When I purchased "Rebecca" by Daphne Du Maurier, I honestly thought I was buying a classic romance novel. I picked it up on a recommendation from a Youtuber. It was on sale. There will be mini-spoilers.
When I started reading it, the story was just a typical romance. Girl meets guy, girl falls for guy. Girl doesn't know if guy loves her back. Serving as a ladies' maid for a well-to-do American woman, the narrator meets Maxim de Winter, lord of Manderley. She is entranced by him, almost immediately, and they spend their days together in Monte Carlo, avoiding her lady, who disapproves of their relationship. They get married in a haste, to avoid the narrator being shipped away to New York without Maxim.
Upon their return, she learns about the first Mrs. de Winter and the love and praises the people of Kerrith have for her. She becomes obsessed with the idea of Rebecca. She imagines what it would be like to be Rebecca, tall, lean, and beautiful.
As the story progresses, more flaws within the narrator and Maxim's relationship appear. He refuses to discuss Rebecca, and becomes enraged at the mention of her name. The narrator resigns herself to a failed marriage.
Until Rebecca's body is recovered from Manderley's bay. The story of her death comes unraveled, and her already failing marriage is put even more on the rocks.
This novel is not just a romance book. I should've known that by the Alfred Hitchcock movie adaptation. Rebecca's ghostly presence haunts and torments both the narrator and Maxim, while the townsfolk compare the new Mrs. de Winter to the old. Rebecca's life and her fake marriage to Maxim come unraveled through the discovery of her body.
I was enthralled.
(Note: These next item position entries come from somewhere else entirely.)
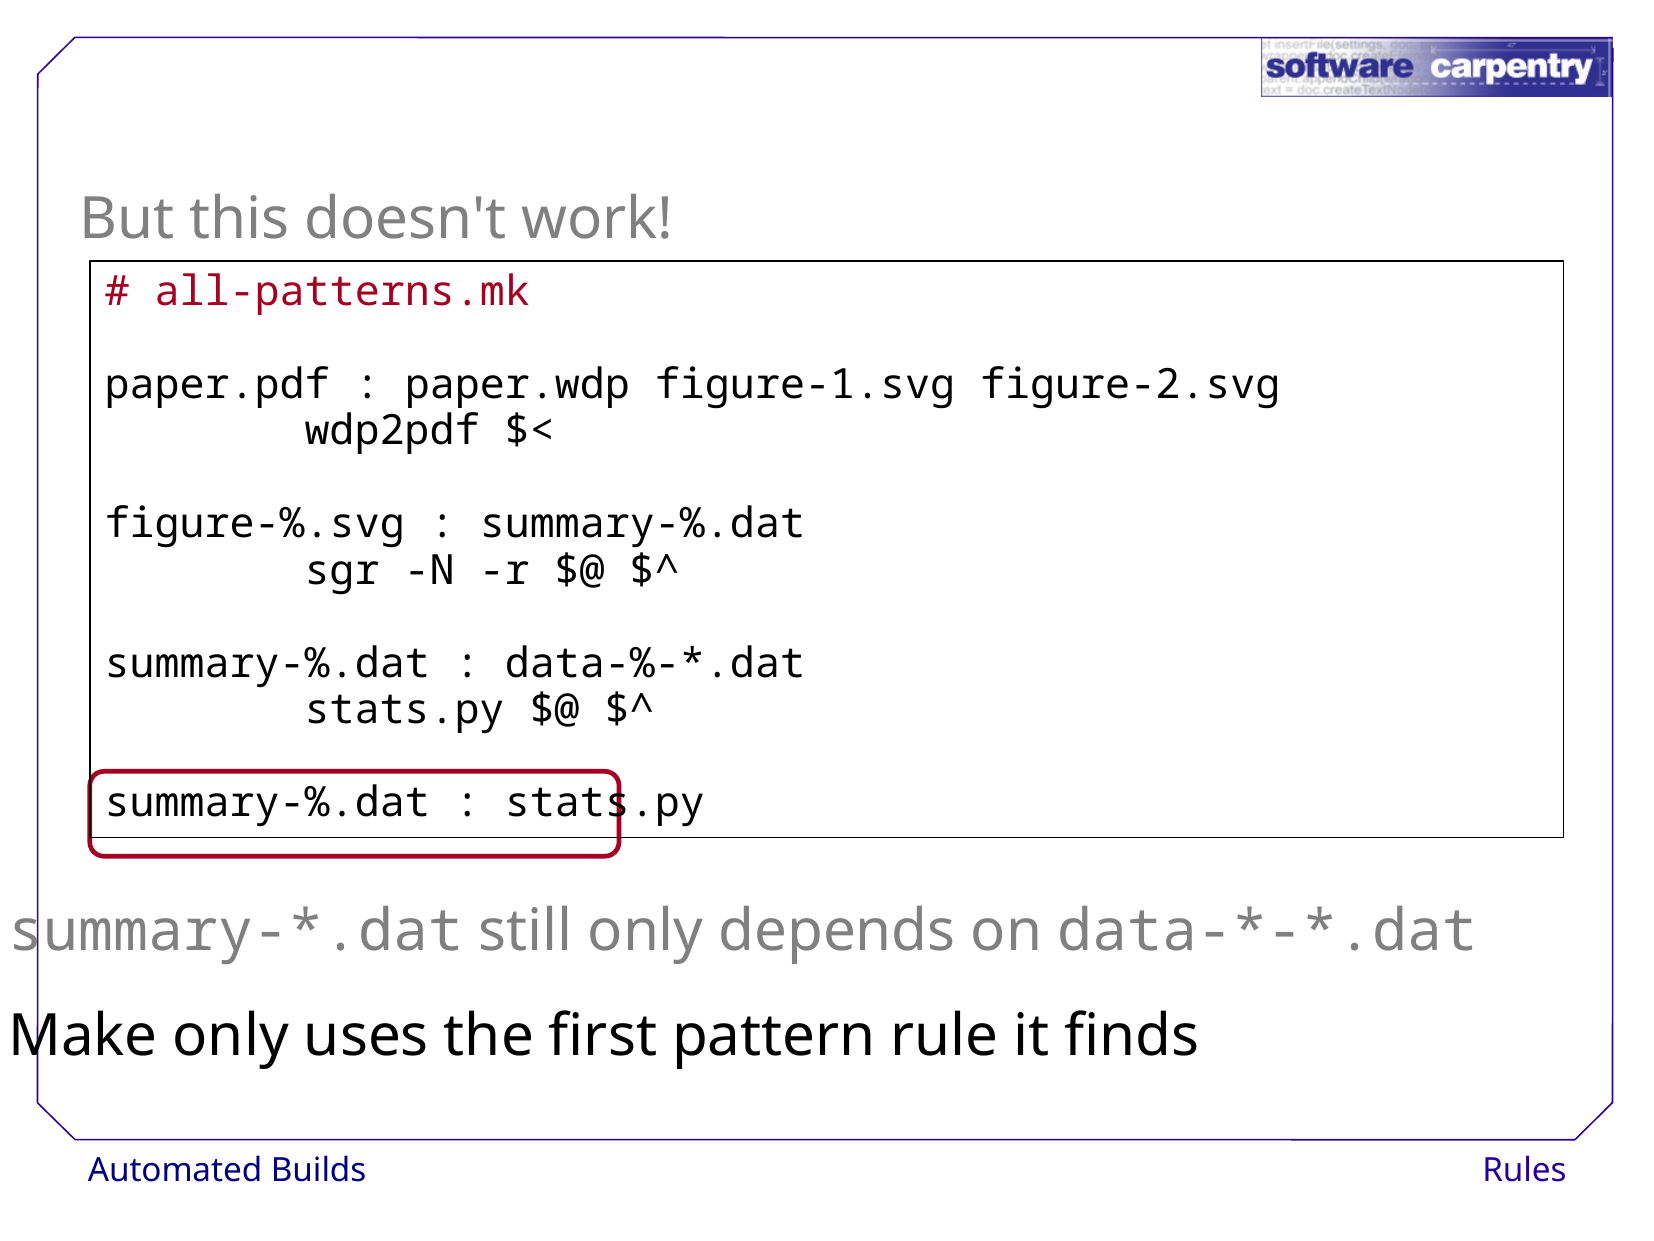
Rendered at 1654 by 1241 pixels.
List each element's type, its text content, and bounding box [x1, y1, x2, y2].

text_box But this doesn't work! [64, 138, 839, 259]
text_box summary-*.dat still only depends on data-*-*.dat Make only uses the first pattern rule it finds [0, 849, 1643, 1075]
picture [1261, 39, 1613, 97]
text_box # all-patterns.mk paper.pdf : paper.wdp figure-1.svg figure-2.svg wdp2pdf $< figure-%.svg : summary-%.dat sgr -N -r $@ $^ summary-%.dat : data-%-*.dat stats.py $@ $^ summary-%.dat : stats.py [89, 260, 1564, 838]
I'm not often shocked by books, and while I saw her murder coming, I didn't expect the murderer and the circumstances to be what they were. Please, read this book. It draws you in with a very human and realistic love story, and then captures you with its twists and turns regarding Rebecca.
"Rebecca" is enticing, tragic, terrifying, and romantic. For a book written in 1938, the story has so many themes that resonate today. Women hiding their sexuality. Rebecca hides late-stage cancer from her loved ones. There's blackmail, glitz and glamour, heartbreak, and deceit.
I ate this book up. From the moment the plot twists and Rebecca's body is discovered, I was hooked. I couldn't put it down. If you like a classic novel with a bit of a twist, this is your book.